Here Ya go………..With the ever increasing population of illegal Messicans , it is even more important to make fun of them (because they are here ILLEGALLY!) Now don’t take me wrong, there are some pretty cool Mexicans but the rest are just plain annoying dirtbags! Now you may call me a racist! I don’t give a flying fuck as mexican jokes aren’t even racist anyway because there are only 3 races of humans. The Mexican just isn’t one of them, they are just a cross breed, kinda like stray mutts. Messican jokes are pretty fucking funny too, so I would like to share them with you. I think this is the good collection of Messican jokes if you have more, feel free to add them!!
A little Mexican boy goes into the kitchen where his mom is baking. He puts his hand in the flour and wipes it all over his face. He says, “Mom, look – I’m a white boy!” His mom slaps him in the face and says, “Go show your father.” He goes to his dad in the living room and says, “Look Dad, I’m a white boy.” His dad slaps him hard in the face and says, “Go show your grandmother.” The boy goes into his grandmother’s room and say, “Mira, Abuelita, I’m a white boy.” His grandmother slaps him in the face and sends him back to his mother. His mother says, “See, did you learn anything from that?” To which the boy replies, “Sure did! I have only been white for five minutes and I already hate you fucking Mexicans!”
Three men are traveling in the Amazon, a German, an American, and a Mexican, and they get captured by some Headhunters. The head of the tribe says to the German, “What do you want on your back for your whipping, If we leave marks we’re going to boil you & eat you!!” The German responds, “I will take oil!” So they put oil on his back, and a large Headhunter whips him ten times. When he is finished the German has these huge welts on his back, and he can hardly move. The Headhunters haul the German away, and say to the Mexican, “What do you want on your back?” Think he will outsmart them all, “I will take nothing!” says the Mexican, and he stands there straight and takes his ten lashings without a single flinch, a little red but not welted yet. “What will you take across your back?” the Headhunters ask the American. He responds calmly, “I’ll take that Mexican on my back please.”

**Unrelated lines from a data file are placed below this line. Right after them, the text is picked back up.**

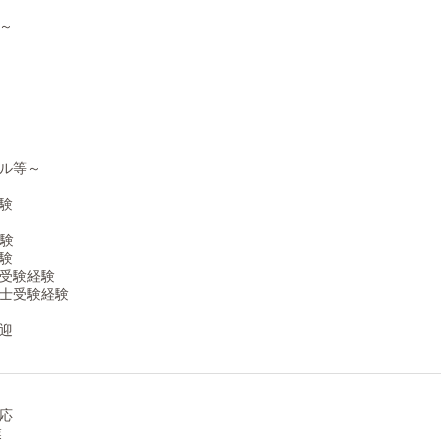
～
ル等～
験
経験
験
受験経験
士受験経験
迎
応
業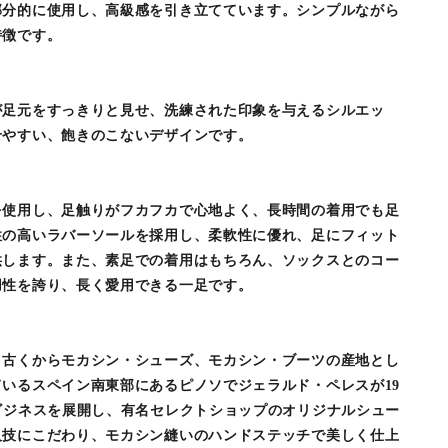
部分的に使用し、高級感を引き立てています。シンプルながら
特徴です。
が足元をすっきりと見せ、洗練された印象を与えるシルエッ
せやすい、飽きのこないデザインです。
を使用し、足触りがフカフカで心地よく、長時間の着用でも足
性の高いラバーソールを採用し、柔軟性に優れ、足にフィット
供します。また、素足での着用はもちろん、ソックスとのコー
用性を誇り、長く愛用できる一足です。
。古くからモカシン・シューズ、モカシン・ブーツの産地とし
いるスペイン南東部にあるピノソでジェラルド・ペレスが19
ビジネスを展開し、有名セレクトショップのオリジナルシュー
人技にこだわり、モカシン縫いのハンドステッチで美しく仕上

An Englishman, Frenchman, Mexican, and Texan were flying across country on a small plane when the pilot comes on the loud speaker and says ” We’re having mechanical problems and the only way we can make it to the next airport is for 3 of you to open the door and jump, at least one of you can survive” The four open the door and look out below. The Englishman takes a deep breath and hollers “God Save The Queen” and jumps. The Frenchman gets really inspired and hollers “Viva La France” and he also jumps. This really pumps up the Texan so he hollers “Remember the Alamo” and he grabs the Mexican and throws him out of the plane.
Here’s some pretty good one liners…….
What do you call a Mexican with a rubber toe?….Roberto
Why wasn’t Jesus born in Mexico?….God couldn’t find 3 wise men or a virgin.
Why do Mexicans drive low riders?….Great for picking lettuce!
Why do Mexicans re-fry their beans?…….ever seen a Mexican get anything right the first time?
What do you do when a Mexican is riding a bike?….Chase him down, it’s probably yours!
What do you call a Mexican without a lawn mower?…….Unemployed.
Why doesn’t Mexico have an Olympic team?…You kiddin? any Mexican that can run jump or swim is already in the US!
What do Mexicans pick in the off season?……Their nose.
What do you call 4 Mexicans in quicksand?……Cuatro Cinco.
Why don’t mexicans BBQ ?…….The beans fall through the holes in the grill.
What are the first 3 words in every mexican cookbook?….steal a chicken.
What did they get when they crossed a mexican with an octopuss?….I don’t know but it sure could pick lettuce good.
Juan,carlos,and Pedro all jump off a cliff to see who will hit the ground first. who wins?….. Society.
Why can’t mexicans be firemen?…..They can’t tell the difference between jose and hose b.